Prodromal Parkinson disease subtypes - key to understanding heterogeneity.

Nature reviews. Neurology

Daniela Berg, Per Borghammer, Seyed-Mohammad Fereshtehnejad, Sebastian Heinzel, Jacob Horsager, Eva Schaeffer, Ronald B Postuma

Affiliations

  1. Department of Neurology, Christian-Albrechts-University, Kiel, Germany. [email protected].
  2. Department of Nuclear Medicine and PET, Aarhus University Hospital, Aarhus, Denmark.
  3. Institute of Clinical Medicine, Aarhus University, Aarhus, Denmark.
  4. Department of Neurology and Neurosurgery, McGill University, Montreal, Quebec, Canada.
  5. Division of Neurology, Department of Medicine, The Ottawa Hospital, University of Ottawa, Ottawa, Ontario, Canada.
  6. Division of Clinical Geriatrics, Department of Neurobiology, Care Sciences and Society (NVS), Karolinska Institute, Stockholm, Sweden.
  7. Department of Neurology, Christian-Albrechts-University, Kiel, Germany.
  8. The Research Institute of the McGill University Health Centre, Montreal, Quebec, Canada.
  9. Center for Advanced Research in Sleep Medicine, Hôpital du Sacré-Cœur de Montréal, Montreal, Quebec, Canada.

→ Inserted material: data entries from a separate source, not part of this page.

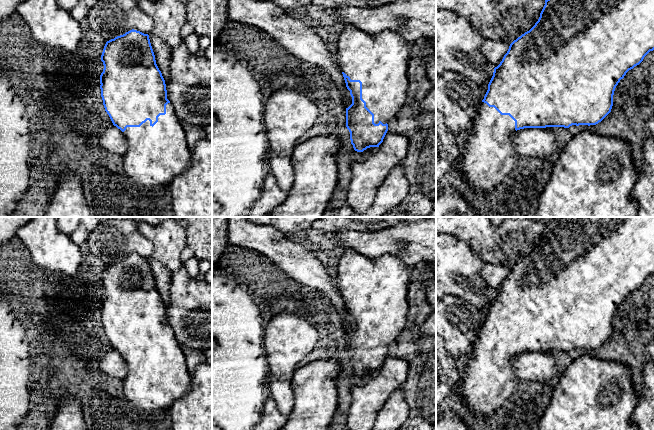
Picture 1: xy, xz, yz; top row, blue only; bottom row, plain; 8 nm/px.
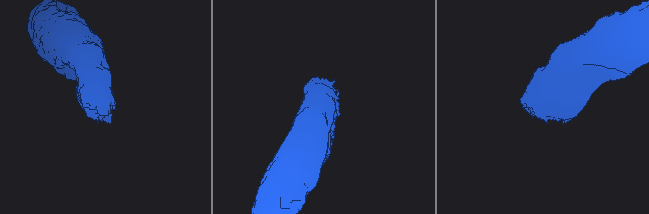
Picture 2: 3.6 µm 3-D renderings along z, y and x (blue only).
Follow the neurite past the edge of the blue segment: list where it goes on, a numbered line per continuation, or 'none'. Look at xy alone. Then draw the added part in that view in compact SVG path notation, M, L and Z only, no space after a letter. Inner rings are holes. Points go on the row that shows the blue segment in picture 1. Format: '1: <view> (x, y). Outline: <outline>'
1: xy (155, 155). Outline: M171 103L166 105L166 114L160 115L153 127L147 120L140 127L127 127L123 134L127 142L127 150L121 156L124 171L133 180L134 186L146 194L164 194L170 182L190 165L192 151Z

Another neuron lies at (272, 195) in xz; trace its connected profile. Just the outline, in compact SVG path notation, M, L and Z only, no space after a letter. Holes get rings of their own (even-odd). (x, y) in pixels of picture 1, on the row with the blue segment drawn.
M269 173L264 180L261 196L249 210L247 217L265 217L276 206L282 204L288 194L278 186L274 175Z

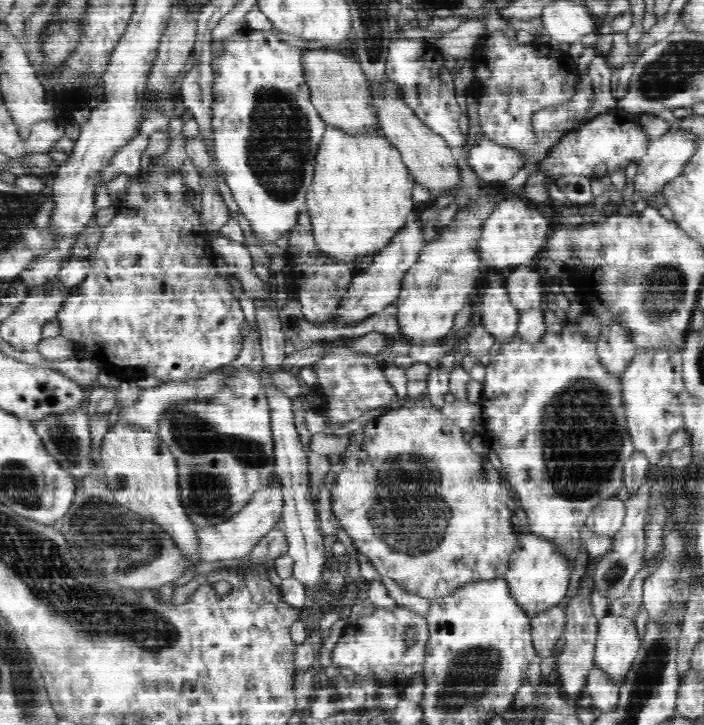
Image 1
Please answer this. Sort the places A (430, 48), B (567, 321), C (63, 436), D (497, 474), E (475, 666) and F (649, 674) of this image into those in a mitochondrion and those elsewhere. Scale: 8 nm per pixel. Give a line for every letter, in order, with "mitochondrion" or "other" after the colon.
A: other
B: other
C: mitochondrion
D: other
E: mitochondrion
F: mitochondrion

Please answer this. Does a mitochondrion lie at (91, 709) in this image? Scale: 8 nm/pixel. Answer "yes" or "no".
no

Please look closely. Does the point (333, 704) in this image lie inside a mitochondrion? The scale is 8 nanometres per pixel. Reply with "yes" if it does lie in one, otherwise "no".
no

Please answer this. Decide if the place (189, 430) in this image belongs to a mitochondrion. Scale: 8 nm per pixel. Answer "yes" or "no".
yes

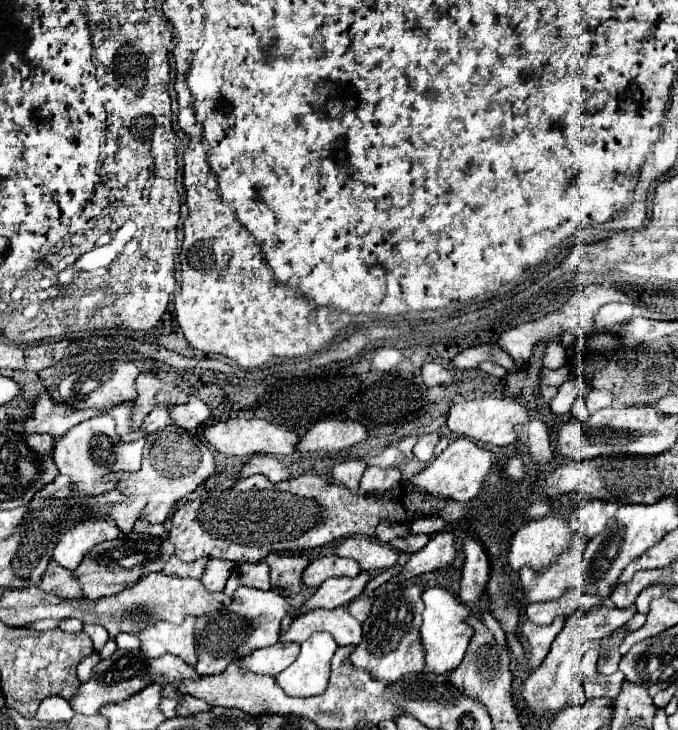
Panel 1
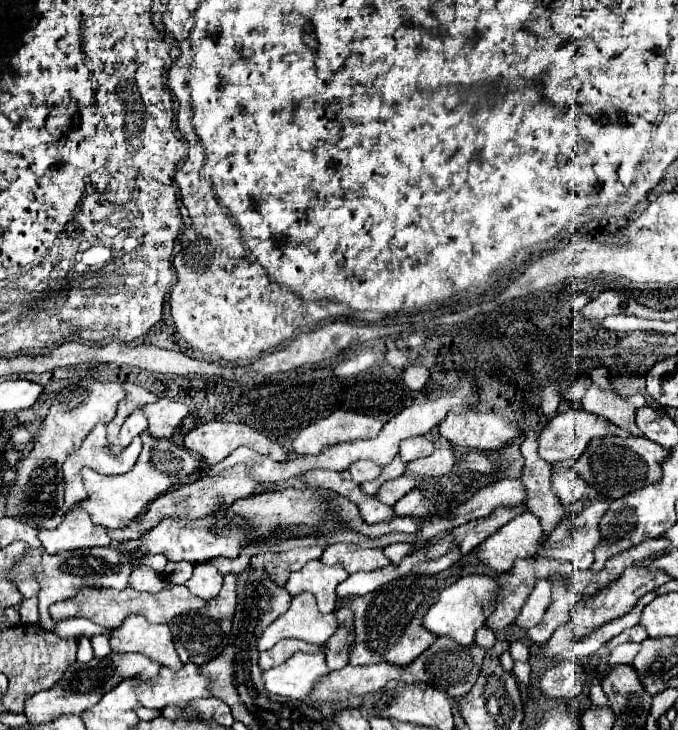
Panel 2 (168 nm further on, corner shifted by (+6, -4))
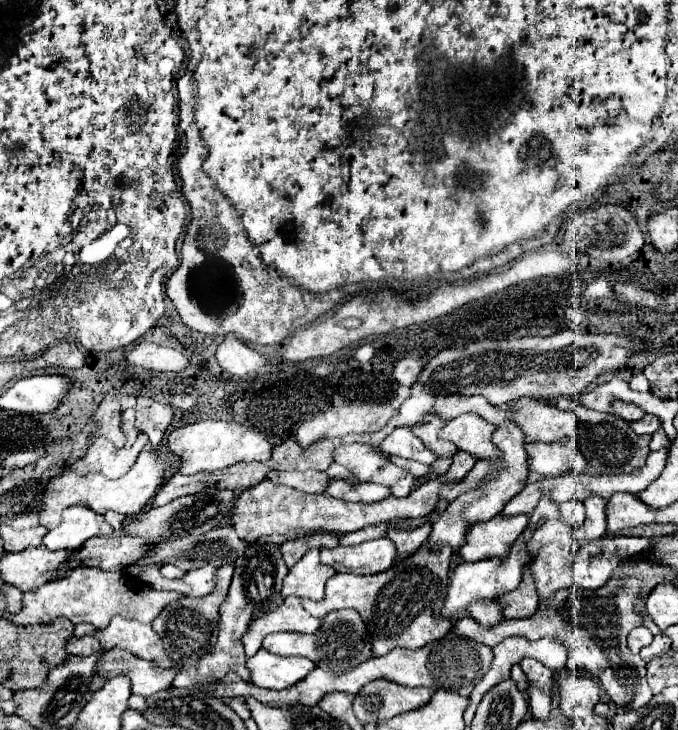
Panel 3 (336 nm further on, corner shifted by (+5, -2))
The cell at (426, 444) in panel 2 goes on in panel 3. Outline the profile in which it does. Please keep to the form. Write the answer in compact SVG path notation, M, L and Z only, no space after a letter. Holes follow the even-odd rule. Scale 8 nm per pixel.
M396 428L392 434L388 434L384 438L384 442L380 444L380 450L384 454L390 456L400 456L400 458L410 458L422 464L434 464L436 462L436 454L430 452L424 442L414 436L414 432L410 428Z

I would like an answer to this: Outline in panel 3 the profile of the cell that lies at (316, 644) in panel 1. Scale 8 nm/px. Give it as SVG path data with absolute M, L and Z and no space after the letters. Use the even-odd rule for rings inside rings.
M260 648L252 658L248 658L246 666L250 668L250 682L268 688L268 690L284 690L308 676L316 668L316 664L304 656L274 656Z

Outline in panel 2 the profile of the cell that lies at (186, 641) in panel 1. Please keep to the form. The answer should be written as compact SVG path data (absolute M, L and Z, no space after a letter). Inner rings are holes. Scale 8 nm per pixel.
M137 614L127 616L119 628L111 630L109 644L115 652L137 652L171 670L181 670L183 666L175 652L169 626L151 624Z

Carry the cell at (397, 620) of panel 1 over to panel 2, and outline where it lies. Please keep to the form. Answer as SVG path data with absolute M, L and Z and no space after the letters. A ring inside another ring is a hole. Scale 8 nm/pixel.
M411 574L407 578L397 578L395 582L389 582L387 586L381 586L367 596L343 598L341 606L353 610L355 614L357 642L349 652L349 662L359 666L377 662L391 662L397 666L411 664L423 650L427 650L437 640L435 634L423 628L423 616L437 600L439 586L435 580L433 590L433 576L429 574Z

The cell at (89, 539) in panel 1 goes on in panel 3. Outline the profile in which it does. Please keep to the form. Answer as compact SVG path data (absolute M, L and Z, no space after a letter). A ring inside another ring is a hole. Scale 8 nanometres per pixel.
M70 506L64 510L64 522L44 536L44 546L48 550L78 550L86 540L106 534L112 534L112 526L104 516L94 514L86 506Z

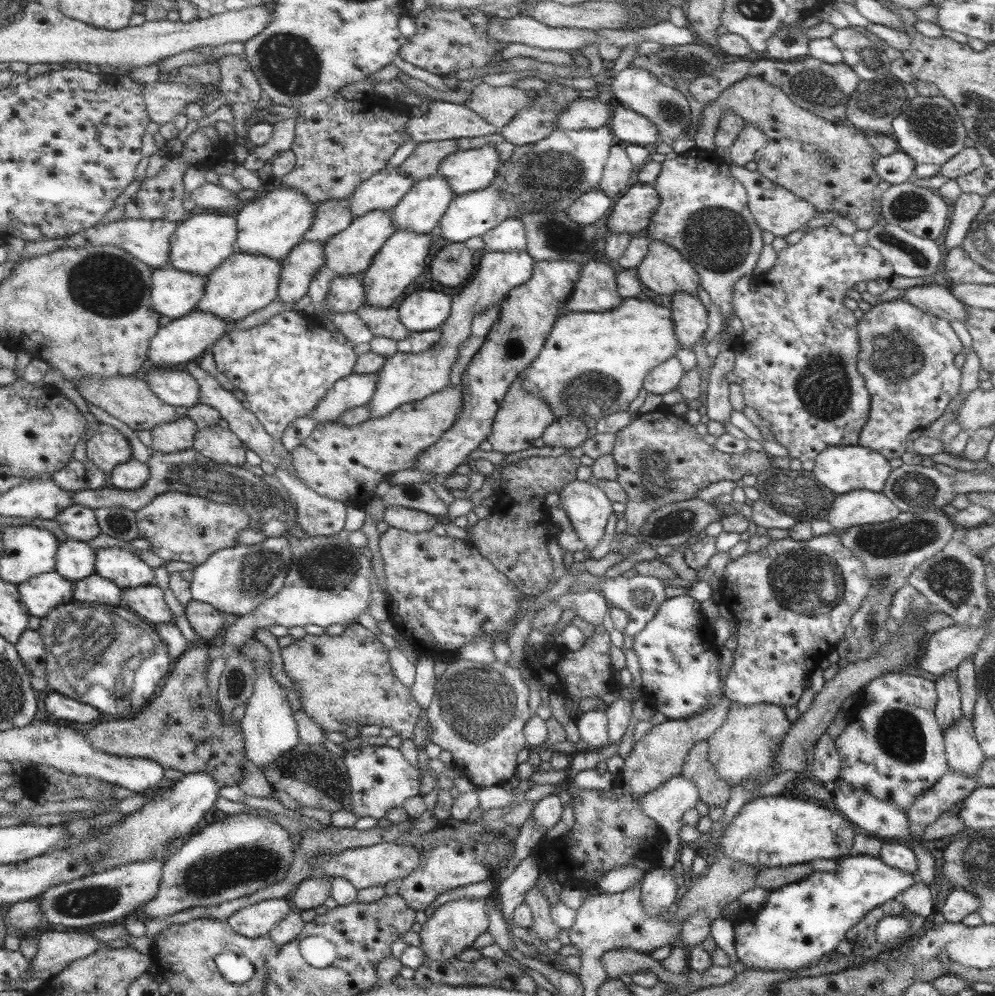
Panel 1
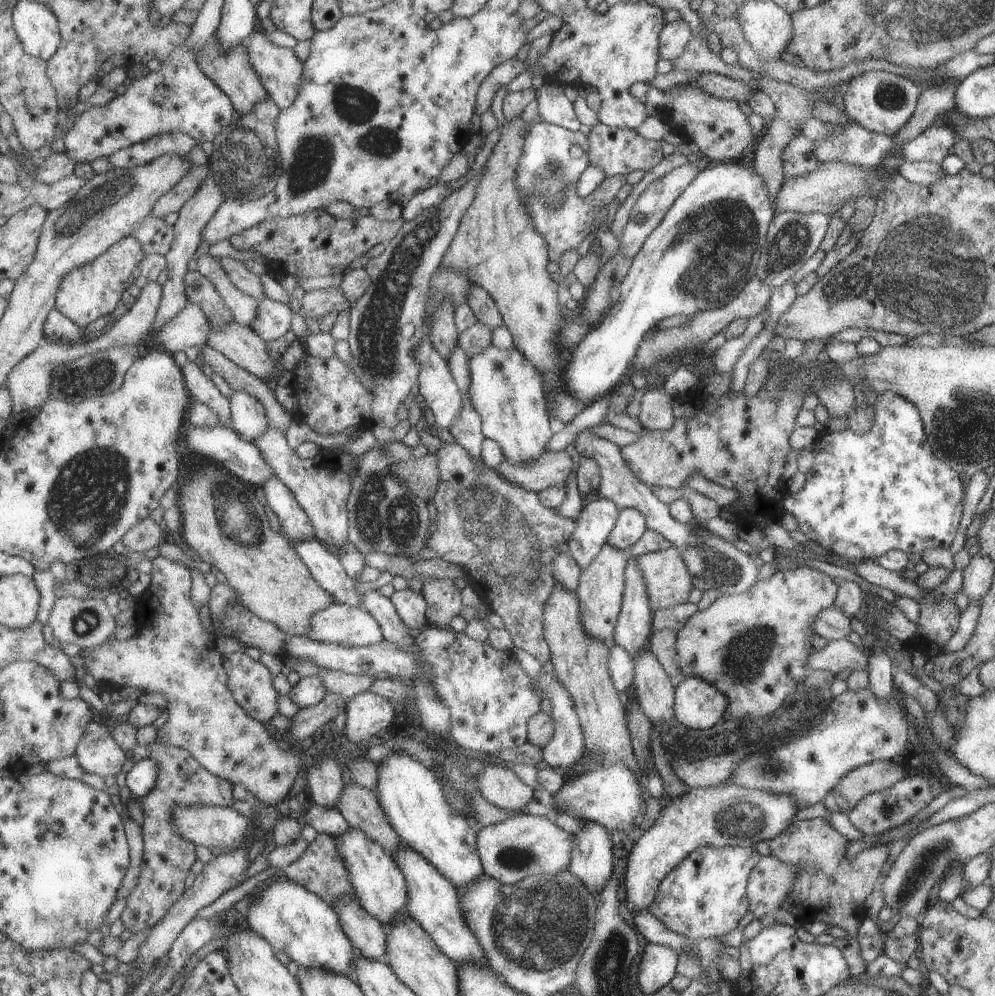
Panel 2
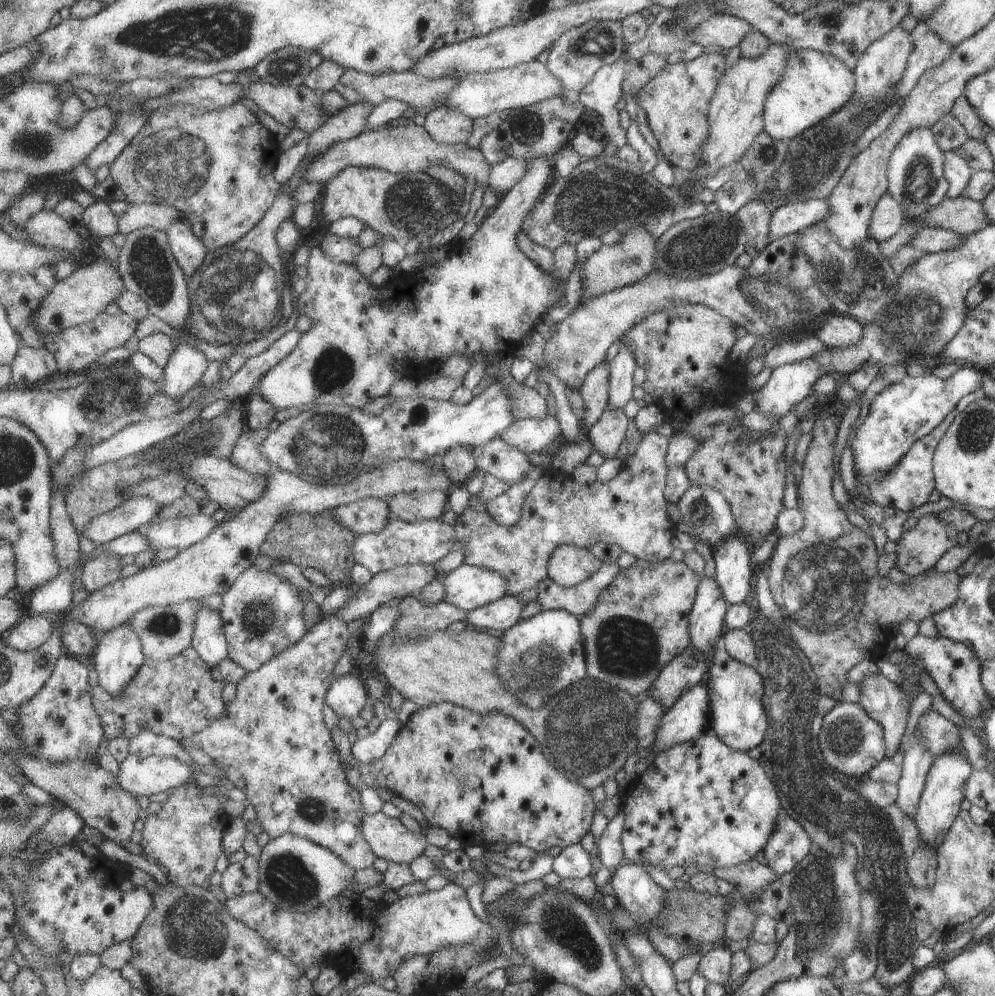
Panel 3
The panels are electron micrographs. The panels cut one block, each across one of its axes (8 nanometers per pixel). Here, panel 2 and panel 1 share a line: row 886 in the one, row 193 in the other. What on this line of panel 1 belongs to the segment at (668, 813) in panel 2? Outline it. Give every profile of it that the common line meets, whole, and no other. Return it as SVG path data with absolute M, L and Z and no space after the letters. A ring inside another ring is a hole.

PMID: 33879872 DOI: 10.1038/s41582-021-00486-9

Abstract

In Parkinson disease (PD), pathological processes and neurodegeneration begin long before the cardinal motor symptoms develop and enable clinical diagnosis. In this prodromal phase, risk and prodromal markers can be used to identify individuals who are likely to develop PD, as in the recently updated International Parkinson and Movement Disorders Society research criteria for prodromal PD. However, increasing evidence suggests that clinical and prodromal PD are heterogeneous, and can be classified into subtypes with different clinical manifestations, pathomechanisms and patterns of spatial and temporal progression in the CNS and PNS. Genetic, pathological and imaging markers, as well as motor and non-motor symptoms, might define prodromal subtypes of PD. Moreover, concomitant pathology or other factors, including amyloid-β and tau pathology, age and environmental factors, can cause variability in prodromal PD. Patients with REM sleep behaviour disorder (RBD) exhibit distinct patterns of α-synuclein pathology propagation and might indicate a body-first subtype rather than a brain-first subtype. Identification of prodromal PD subtypes and a full understanding of variability at this stage of the disease is crucial for early and accurate diagnosis and for targeting of neuroprotective interventions to ensure efficacy.